Sheffield Council’s leader Julie Dore described the development as a “huge opportunity for jobs and growth in Sheffield” and added: “It was a difficult planning decision and not everyone agrees with it, but we have had huge backing from many quarters including business.”

Richard Wright, executive director of Sheffield Chamber of Commerce, said: “The new engineering facility demonstrates the increasing ambition of the city.
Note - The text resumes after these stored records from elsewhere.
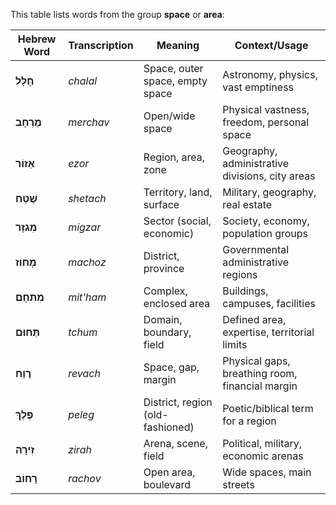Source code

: This table lists words from the group **space** or **area**:  

| **Hebrew Word** | **Transcription** | **Meaning** | **Context/Usage** |  
|---------------|----------------|------------|-----------------|  
| **חָלָל** | *chalal* | Space, outer space, empty space | Astronomy, physics, vast emptiness |  
| **מֶרְחָב** | *merchav* | Open/wide space | Physical vastness, freedom, personal space |  
| **אֵזוֹר** | *ezor* | Region, area, zone | Geography, administrative divisions, city areas |  
| **שֶׁטַח** | *shetach* | Territory, land, surface | Military, geography, real estate |  
| **מִגזָר** | *migzar* | Sector (social, economic) | Society, economy, population groups |  
| **מָחוֹז** | *machoz* | District, province | Governmental administrative regions |  
| **מִתחָם** | *mit'ham* | Complex, enclosed area | Buildings, campuses, facilities |  
| **תְּחוּם** | *tchum* | Domain, boundary, field | Defined area, expertise, territorial limits |  
| **רֶוַח** | *revach* | Space, gap, margin | Physical gaps, breathing room, financial margin |  
| **פֶּלֶךְ** | *peleg* | District, region (old-fashioned) | Poetic/biblical term for a region |  
| **זִירָה** | *zirah* | Arena, scene, field | Political, military, economic arenas |  
| **רָחוֹב** | *rachov* | Open area, boulevard | Wide spaces, main streets |  
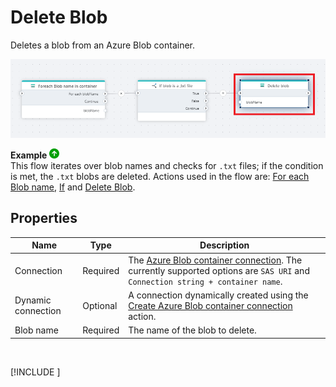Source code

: # Delete Blob

Deletes a blob from an Azure Blob container.

![img](../../../../images/flow/delete-blob.png)

**Example** ![img](../../../../images/strz.jpg)  
This flow iterates over blob names and checks for `.txt` files; if the condition is met, the `.txt` blobs are deleted. 
Actions used in the flow are: [For each Blob name](foreach-blob-name.md), [If](../built-in/if.md) and [Delete Blob](). 

## Properties

| Name             | Type      |Description                                             |
|------------------|-----------|--------------------------------------------------------|
| Connection       | Required  | The [Azure Blob container connection](./azure-blob-container-connection.md). The currently supported options are `SAS URI` and `Connection string + container name`.    |
| Dynamic connection | Optional   | A connection dynamically created using the [Create Azure Blob container connection](./create-azure-blob-container-connection.md) action.    |
| Blob name        | Required  | The name of the blob to delete.                        |

<br/>

[!INCLUDE [](./__videos.md)]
This investment puts us up there amongst the best.

“It’s hard to stress how important this is to the long-term success of Sheffield and the region.

“Recognition of being the best brings investors and growth which in turn generates wealth and employment.

“This investment, in combination with the Advanced Manufacturing Research Centre, the arrival of Rolls-Royce and the creation of the University Technical College, will increase confidence that in turn will encourage investments within our business community.”

However, those who wanted to save the Grade- II listed building, off Broad Lane, described the decision as “deeply regrettable”.

Clem Cecil, director of Save Britain’s Heritage, said: “The demolition of listed buildings should be exceptional.

“It is deeply regrettable that the university ignored strong local feeling and has pushed ahead with plans for a new block that will jar with its historic setting.”